High Temperatures and Low Tides in the North of the South: 4 nights in Punta Gallinas, Colombia
The seed of Punta Gallinas was planted firmly in our head from a British expat up in the hills of Minca. By the time we returned back to Santa Marta, it’s roots had already buried themselves deep in the soil of our imagination and refused to stop burrowing down. What we initially ruled out as an idea that seemed “too far out of our budget” and “not worth the effort” suddenly had a new, insatiable appeal. From a seasoned Colombia backpacker-turned-permanent-resident, it was given a “Class A travel” review. We couldn’t shake the idea of living amongst an isolated fishing tribe in a truly unique desert-meets-the-Caribbean-sea environment. We had read that there was a booming a lobster population described as being so boisterous that the shellfish were practically crawling out of the water and onto your plate. The notion began gaining strength like a metaphorical hurricane, with wind speeds picking up as each fleeting though of what lay ahead marinated in our minds. We dissected travel guides, Internet forums, and every resource we could find to figure out how to do this trip affordably before setting off at 4:30 AM the next morning with one destination in mind: Punta Gallinas.
Our final destination for our first travel day (of 2) was a desert beach town in the named Cabo de la Vela. In order to get there from Santa Marta, we had to take a taxi, bus, car, and 4×4 truck. At first glance this just sounds like a typical Latin American travel day. What is missing from this picture is the fact that this part of Colombia is one big desert. The area is known as La Guajira, and is a stretch of vast, open sand dunes, salt flats, dried up lake beds, and not much else. The Wayuu Tribe settled in this area sometime around 150 AD from the Amazon when they were searching for less hostile territories. The harsh environment has left the tribe very isolated from the rest of the westernizing world, and they apparently had very little contact with conquistadors when the America’s were being stolen from it’s indigenous inhabitants in the name of glory, god, and gold.

→ **Material provided**
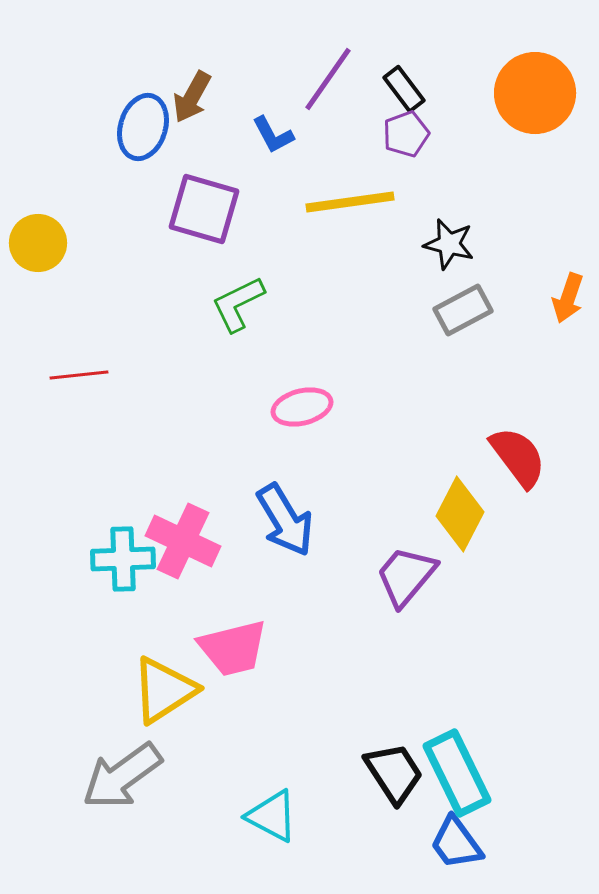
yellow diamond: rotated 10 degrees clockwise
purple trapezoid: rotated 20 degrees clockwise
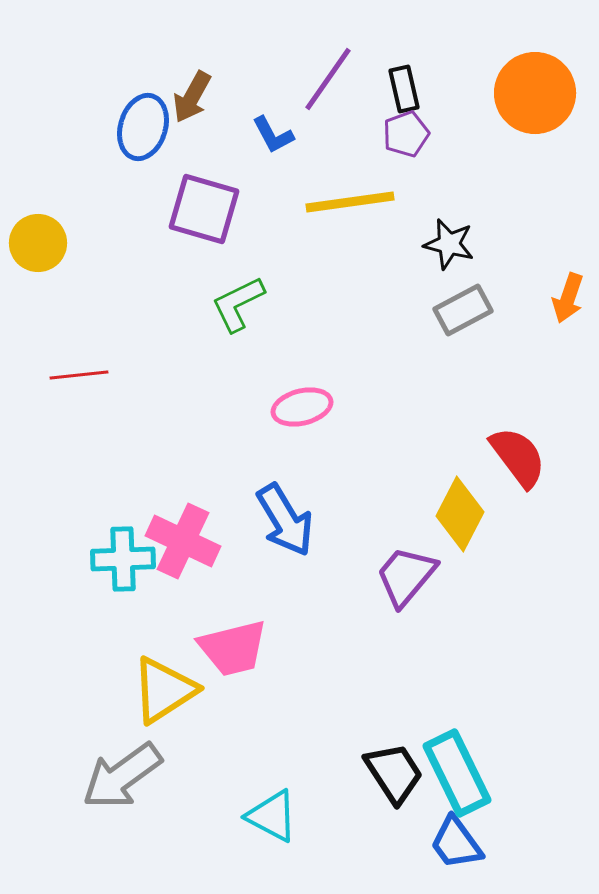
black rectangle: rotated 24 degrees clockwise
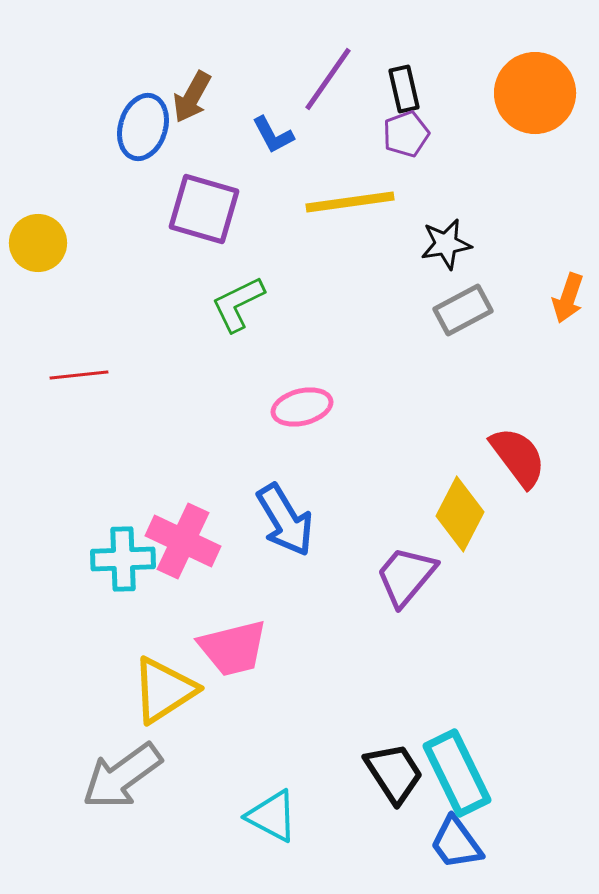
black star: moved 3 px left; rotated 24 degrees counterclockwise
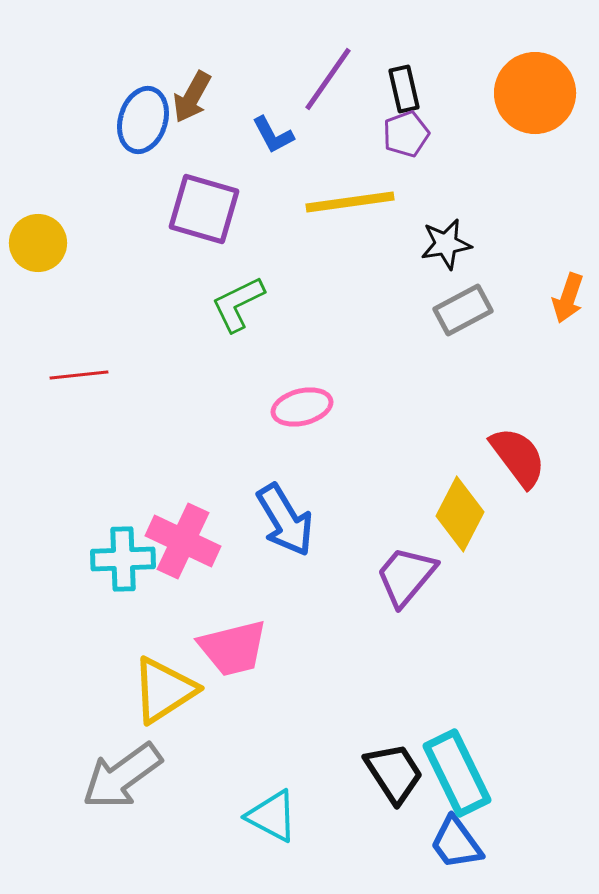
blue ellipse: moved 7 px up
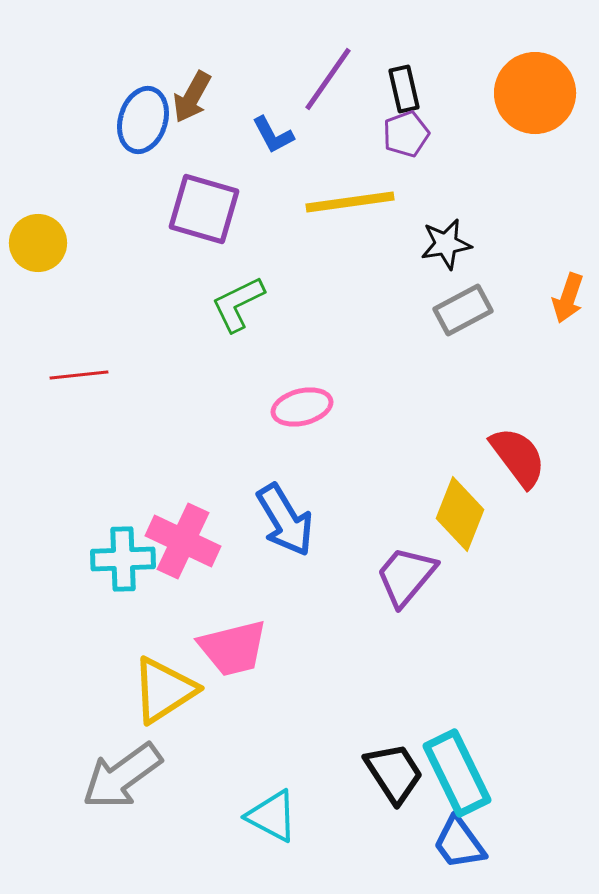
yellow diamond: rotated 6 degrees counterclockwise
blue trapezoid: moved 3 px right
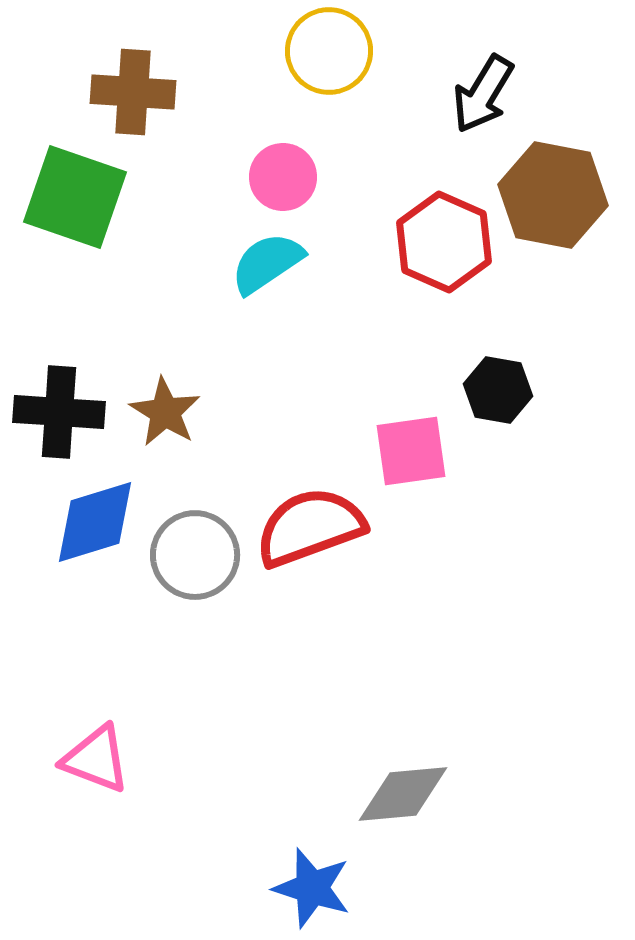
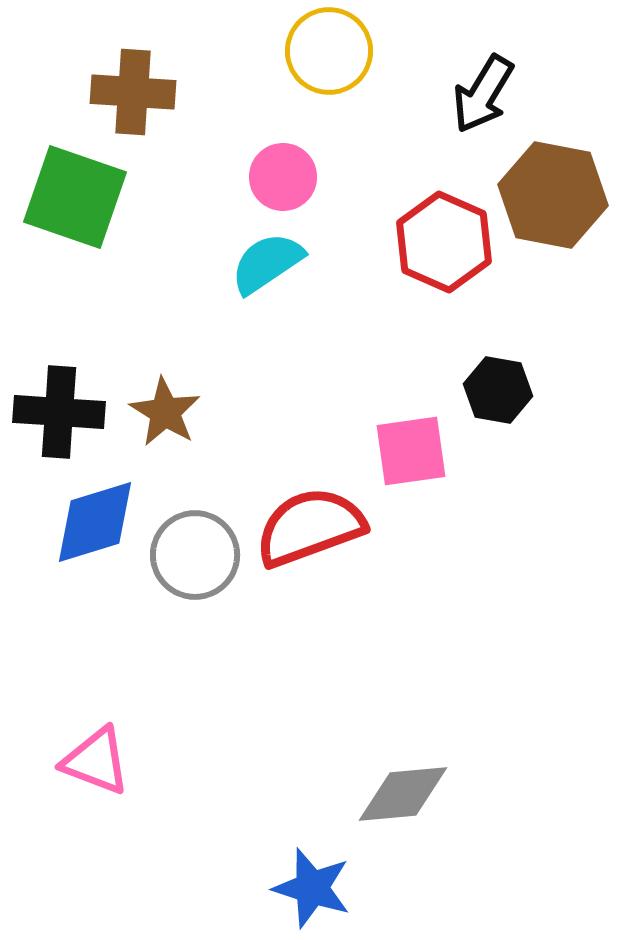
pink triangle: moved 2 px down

→ **Stated goal 1**
Transcribe the Punta Gallinas text from "Our final destination" up to and including "god, and gold.".
→ **Stated goal 2**
Express the entries from the line with "blue ellipse: moved 7 px up" up to and including the last line of the entries as a Markdown table with the columns No. and Line, skipping blank lines. Please leave the pictures out of the table.
The Punta Gallinas text and the entries have no connection to each other.

→ **Worked answer 1**
Our final destination for our first travel day (of 2) was a desert beach town in the named Cabo de la Vela. In order to get there from Santa Marta, we had to take a taxi, bus, car, and 4×4 truck. At first glance this just sounds like a typical Latin American travel day. What is missing from this picture is the fact that this part of Colombia is one big desert. The area is known as La Guajira, and is a stretch of vast, open sand dunes, salt flats, dried up lake beds, and not much else. The Wayuu Tribe settled in this area sometime around 150 AD from the Amazon when they were searching for less hostile territories. The harsh environment has left the tribe very isolated from the rest of the westernizing world, and they apparently had very little contact with conquistadors when the America’s were being stolen from it’s indigenous inhabitants in the name of glory, god, and gold.

→ **Worked answer 2**
| No. | Line |
|---|---|
| 1 | blue ellipse: moved 7 px up |
| 2 | yellow diamond: rotated 6 degrees counterclockwise |
| 3 | blue trapezoid: moved 3 px right |
| 4 | pink triangle: moved 2 px down |